The only way meaningful connection can happen is if being vulnerable is a two way street. I shortchange relationships if I stop at being vulnerable with another, I also have to close the loop and be vulnerable for them. There’s a wholeness in this perspective that is often missing in some of the louder voices on the topic of vulnerability. It feels great to be open with one another, especially if the connection is grounded in mutual trust. It can also feel pretty bad if those conditions aren’t present.
Jake the Jerk
I RSVP'd to the invitation of being vulnerable with my colleague Jacob and things got ugly really fast. In the week after that dreadful conversation, I sought the counsel of trusted friends and advisors, wrote through my feelings in a journal, and shook my fists at the heavens in disdain. The final verdict was that Jake was a jerk and would be permanently exiled to the list of people I could never trust. I tried my hand at the vulnerability game and it failed miserably.

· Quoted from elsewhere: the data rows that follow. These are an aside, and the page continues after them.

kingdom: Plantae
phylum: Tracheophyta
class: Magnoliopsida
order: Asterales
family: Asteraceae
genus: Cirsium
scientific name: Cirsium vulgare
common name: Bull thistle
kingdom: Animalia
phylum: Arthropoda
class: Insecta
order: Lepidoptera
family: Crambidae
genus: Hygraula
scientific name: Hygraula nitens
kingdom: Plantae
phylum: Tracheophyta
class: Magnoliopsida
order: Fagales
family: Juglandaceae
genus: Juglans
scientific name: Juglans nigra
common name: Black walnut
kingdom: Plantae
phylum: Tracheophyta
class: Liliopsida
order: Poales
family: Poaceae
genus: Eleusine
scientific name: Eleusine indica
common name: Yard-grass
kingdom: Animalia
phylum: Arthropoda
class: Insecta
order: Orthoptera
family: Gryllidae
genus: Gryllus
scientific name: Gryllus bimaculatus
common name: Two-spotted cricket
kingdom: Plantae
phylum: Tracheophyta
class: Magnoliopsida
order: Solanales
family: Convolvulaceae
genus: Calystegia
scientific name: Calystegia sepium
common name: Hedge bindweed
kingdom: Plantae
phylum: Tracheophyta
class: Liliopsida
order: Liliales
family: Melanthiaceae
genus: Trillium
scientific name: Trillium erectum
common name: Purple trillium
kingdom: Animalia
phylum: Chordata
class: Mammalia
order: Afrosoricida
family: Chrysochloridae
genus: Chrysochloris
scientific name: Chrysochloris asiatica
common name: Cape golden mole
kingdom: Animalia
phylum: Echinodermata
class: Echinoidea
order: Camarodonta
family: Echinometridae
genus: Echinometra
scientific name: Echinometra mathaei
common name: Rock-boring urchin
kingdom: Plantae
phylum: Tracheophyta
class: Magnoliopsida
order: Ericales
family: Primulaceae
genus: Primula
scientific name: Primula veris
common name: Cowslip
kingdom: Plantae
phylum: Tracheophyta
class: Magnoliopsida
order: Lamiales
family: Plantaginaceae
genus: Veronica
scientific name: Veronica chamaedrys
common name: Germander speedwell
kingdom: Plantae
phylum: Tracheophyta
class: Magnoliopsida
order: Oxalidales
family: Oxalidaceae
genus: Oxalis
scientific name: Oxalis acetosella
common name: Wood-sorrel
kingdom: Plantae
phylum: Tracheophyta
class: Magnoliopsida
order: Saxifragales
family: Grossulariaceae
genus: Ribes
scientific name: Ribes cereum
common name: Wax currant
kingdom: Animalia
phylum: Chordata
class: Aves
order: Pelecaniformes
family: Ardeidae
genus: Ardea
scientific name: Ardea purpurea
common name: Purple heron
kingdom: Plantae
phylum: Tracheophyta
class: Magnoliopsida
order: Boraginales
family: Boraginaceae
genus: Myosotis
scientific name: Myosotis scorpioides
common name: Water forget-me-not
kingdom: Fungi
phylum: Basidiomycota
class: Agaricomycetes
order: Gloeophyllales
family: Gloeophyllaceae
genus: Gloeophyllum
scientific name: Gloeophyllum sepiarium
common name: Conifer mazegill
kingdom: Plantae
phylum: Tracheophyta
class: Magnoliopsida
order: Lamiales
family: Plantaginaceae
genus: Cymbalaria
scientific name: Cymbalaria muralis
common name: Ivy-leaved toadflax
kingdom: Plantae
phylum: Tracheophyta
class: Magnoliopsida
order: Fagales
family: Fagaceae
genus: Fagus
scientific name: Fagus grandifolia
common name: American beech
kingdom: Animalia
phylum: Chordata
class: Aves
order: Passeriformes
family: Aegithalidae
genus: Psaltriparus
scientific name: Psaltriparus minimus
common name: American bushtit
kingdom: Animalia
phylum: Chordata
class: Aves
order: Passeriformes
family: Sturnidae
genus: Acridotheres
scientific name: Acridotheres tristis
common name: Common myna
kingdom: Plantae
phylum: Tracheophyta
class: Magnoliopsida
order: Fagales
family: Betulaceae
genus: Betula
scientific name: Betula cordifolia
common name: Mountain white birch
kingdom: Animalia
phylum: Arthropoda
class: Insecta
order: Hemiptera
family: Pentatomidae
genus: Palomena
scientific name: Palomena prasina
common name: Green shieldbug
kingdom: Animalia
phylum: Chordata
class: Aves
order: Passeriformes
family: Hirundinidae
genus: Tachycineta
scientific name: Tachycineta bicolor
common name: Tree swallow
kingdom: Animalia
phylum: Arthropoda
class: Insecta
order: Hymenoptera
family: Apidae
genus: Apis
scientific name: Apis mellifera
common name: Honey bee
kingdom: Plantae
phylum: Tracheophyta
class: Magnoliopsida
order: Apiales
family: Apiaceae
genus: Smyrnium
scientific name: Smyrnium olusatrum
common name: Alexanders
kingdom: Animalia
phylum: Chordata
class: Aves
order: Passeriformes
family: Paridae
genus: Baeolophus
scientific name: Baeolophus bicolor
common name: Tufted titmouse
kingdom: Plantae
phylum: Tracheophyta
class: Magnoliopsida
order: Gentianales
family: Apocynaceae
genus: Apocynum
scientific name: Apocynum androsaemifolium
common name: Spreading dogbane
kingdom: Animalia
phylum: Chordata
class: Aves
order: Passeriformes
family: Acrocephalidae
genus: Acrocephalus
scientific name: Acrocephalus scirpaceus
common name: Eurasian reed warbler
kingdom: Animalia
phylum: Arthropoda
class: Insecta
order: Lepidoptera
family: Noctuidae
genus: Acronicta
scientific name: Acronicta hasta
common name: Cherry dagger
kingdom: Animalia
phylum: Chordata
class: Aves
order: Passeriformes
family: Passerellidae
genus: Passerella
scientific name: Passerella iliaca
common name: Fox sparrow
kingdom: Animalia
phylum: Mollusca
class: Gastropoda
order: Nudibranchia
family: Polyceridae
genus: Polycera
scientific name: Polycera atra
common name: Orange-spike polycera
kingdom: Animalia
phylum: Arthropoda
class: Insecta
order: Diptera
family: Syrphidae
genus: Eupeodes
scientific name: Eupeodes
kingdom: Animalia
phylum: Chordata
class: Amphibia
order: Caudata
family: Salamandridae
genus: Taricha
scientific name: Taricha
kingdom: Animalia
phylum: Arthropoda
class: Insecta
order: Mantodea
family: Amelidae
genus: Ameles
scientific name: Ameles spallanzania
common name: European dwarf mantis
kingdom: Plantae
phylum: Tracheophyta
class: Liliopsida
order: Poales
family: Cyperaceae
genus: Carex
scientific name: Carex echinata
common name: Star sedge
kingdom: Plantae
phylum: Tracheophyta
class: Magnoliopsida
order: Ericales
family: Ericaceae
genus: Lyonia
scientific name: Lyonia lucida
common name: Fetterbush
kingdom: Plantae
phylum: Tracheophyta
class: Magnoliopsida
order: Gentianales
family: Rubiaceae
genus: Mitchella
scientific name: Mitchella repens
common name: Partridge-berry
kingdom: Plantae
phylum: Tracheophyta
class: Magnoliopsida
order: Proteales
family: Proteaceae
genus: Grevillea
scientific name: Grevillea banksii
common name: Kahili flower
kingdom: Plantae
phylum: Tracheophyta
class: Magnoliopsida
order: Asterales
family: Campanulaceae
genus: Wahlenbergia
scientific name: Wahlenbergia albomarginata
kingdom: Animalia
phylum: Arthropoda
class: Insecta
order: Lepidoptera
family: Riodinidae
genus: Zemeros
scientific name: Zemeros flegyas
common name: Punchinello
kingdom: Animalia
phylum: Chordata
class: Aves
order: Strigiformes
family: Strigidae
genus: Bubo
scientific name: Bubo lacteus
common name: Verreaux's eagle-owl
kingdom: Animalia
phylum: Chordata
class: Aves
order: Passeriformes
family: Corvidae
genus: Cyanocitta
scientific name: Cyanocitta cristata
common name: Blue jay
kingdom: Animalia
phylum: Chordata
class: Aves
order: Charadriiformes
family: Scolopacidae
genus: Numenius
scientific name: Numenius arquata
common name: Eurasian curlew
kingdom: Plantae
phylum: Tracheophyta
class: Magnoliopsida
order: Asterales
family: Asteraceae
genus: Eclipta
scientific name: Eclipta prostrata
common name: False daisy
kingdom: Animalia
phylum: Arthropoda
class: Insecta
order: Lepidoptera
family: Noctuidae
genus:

The following week, Jacob asked to talk. I braced myself for another round of "here's your problem" and listened as he spoke. "I've been thinking a lot about our conversation and I have to tell you, it really bothered me that you were so upset. I realize that there are some things I need to work on and I want to thank you for helping me see that."
Say what now?
Practicing Being Vulnerable For Others
Real connection with others based on mutual trust goes a lot slower than I'd like. It takes more time to receive, discern, and respond thoughtfully than it does to receive half-way, leap to conclusions, and instantly react. Connecting consciously with others sometimes feels like I'm wading through knee-deep molasses and my words, when I finally find and say them, sound like the adults in a Charlie Brown cartoon. It's disorienting and it feels bizarre as I begin to practice this kind of presence with others.
The exchange with Jacob occurred over a period of a week! We both had a lot of time to reflect, ponder, and make sense of that first conversation. Initially, we both demonstrated that we could not be vulnerable for one another— his reception of my vulnerability was less than stellar and my response was to shut it down as quickly as possible to avoid further perceived injury.
When Jacob asked to talk, he was being vulnerable with me by admitting he was wrong, felt bad, and could see that he could work on changing. My mind raced with habitual responses like, good to know you see the error of your ways, and, there's more you need to learn let me show you where to start. I didn't say those words to him, though. Instead, I set aside my need to fix things, offer solutions, or seek vengeance in order to create space for the both of us to embrace our individual and shared experience.
In the pause after he spoke, I sorted through what was going on for me—the shock of him demonstrating a willingness and capacity to reflect (he's not a jerk after all), the awareness that my being vulnerable with him in the first place wasn't a mistake or failure, and most importantly, the recognition that Jacob was being vulnerable with me and I had a responsibility to receive it with honor, respect, and compassion—to be vulnerable for him.
I thanked Jacob for having the courage to share his self-reflections with me because it helped me see him and myself much more clearly. We said our goodbyes and as I walked to my car, I winked at the evening sky as if to say, "Yes, life. I can and do trust you."